**Goal of the exercise**
Tally the lines in the entries where the string "INDUSTRIAL" appears, and write only the total.

**Source records**
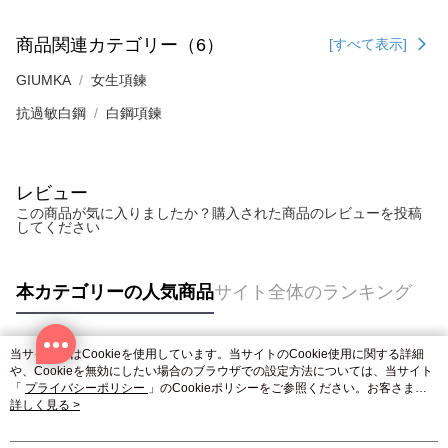
商品関連カテゴリー（6）
[すべて表示]
GIUMKA
女生項鍊
抗過敏白鋼
白鋼項鍊
レビュー
この商品が気に入りましたか？購入された商品のレビューを投稿
してください
本カテゴリーの人気商品
サイト全体のランキング
当サイトではCookieを使用しています。当サイトのCookie使用に関する詳細
人気タグ
や、Cookieを無効にしたい場合のブラウザでの設定方法については、当サイト
「
プライバシーポリシー
」のCookieポリシーをご参照ください。お客さま
が、当サイトを引き続き使用される場合、当社がサイト利用規約のCookieポリ
詳しく見る >
シーに基づいてCookieを使用することに同意したものとみなします。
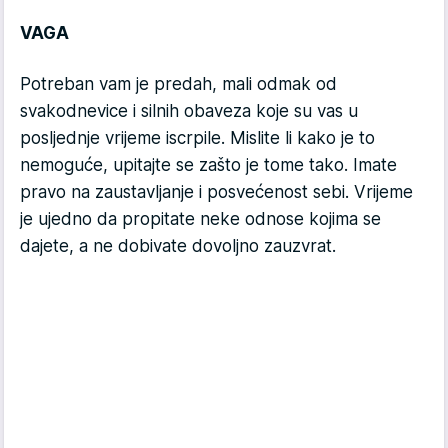
VAGA
Potreban vam je predah, mali odmak od
svakodnevice i silnih obaveza koje su vas u
posljednje vrijeme iscrpile. Mislite li kako je to
nemoguće, upitajte se zašto je tome tako. Imate
pravo na zaustavljanje i posvećenost sebi. Vrijeme
je ujedno da propitate neke odnose kojima se
dajete, a ne dobivate dovoljno zauzvrat.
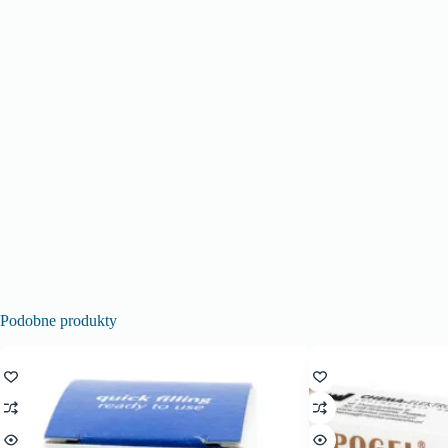
Podobne produkty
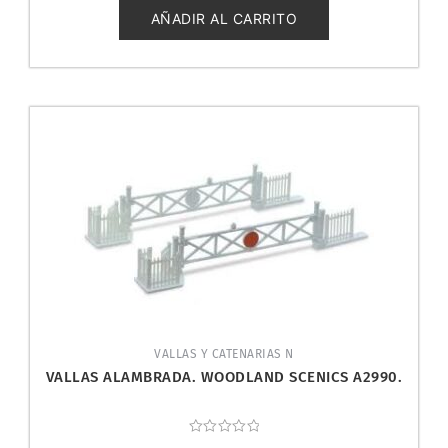
de
5
AÑADIR AL CARRITO
VALLAS Y CATENARIAS N
VALLAS ALAMBRADA. WOODLAND SCENICS A2990.
Valorado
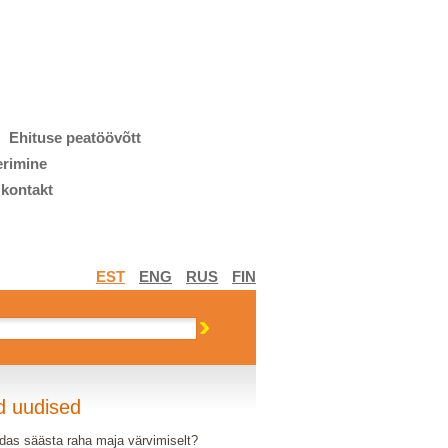
Ehituse peatöövõtt
erimine
 kontakt
EST
ENG
RUS
FIN
d uudised
das säästa raha maja värvimiselt?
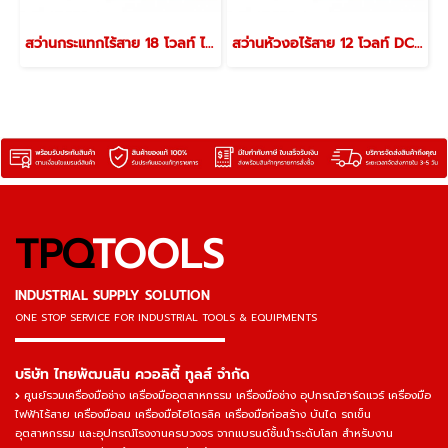
สว่านกระแทกไร้สาย 18 โวลท์ ไร้แปรงถ่าน DCZC24(Type E)
สว่านหัวงอไร้สาย 12 โวลท์ DCJZ14-10(Type E)
TPQ
TOOLS
INDUSTRIAL SUPPLY SOLUTION
ONE STOP SERVICE
FOR INDUSTRIAL TOOLS & EQUIPMENTS
▬▬▬▬▬▬▬▬▬▬▬▬▬▬▬
บริษัท ไทยพัฒนสิน ควอลิตี้ ทูลส์ จำกัด
ศูนย์รวมเครื่องมือช่าง เครื่องมืออุตสาหกรรม เครื่องมือช่าง อุปกรณ์ฮาร์ดแวร์ เครื่องมือ
ไฟฟ้าไร้สาย เครื่องมือลม เครื่องมือไฮโดรลิค เครื่องมือก่อสร้าง บันได รถเข็น
อุตสาหกรรม และอุปกรณ์โรงงานครบวงจร จากแบรนด์ชั้นนำระดับโลก สำหรับงาน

**Result**
2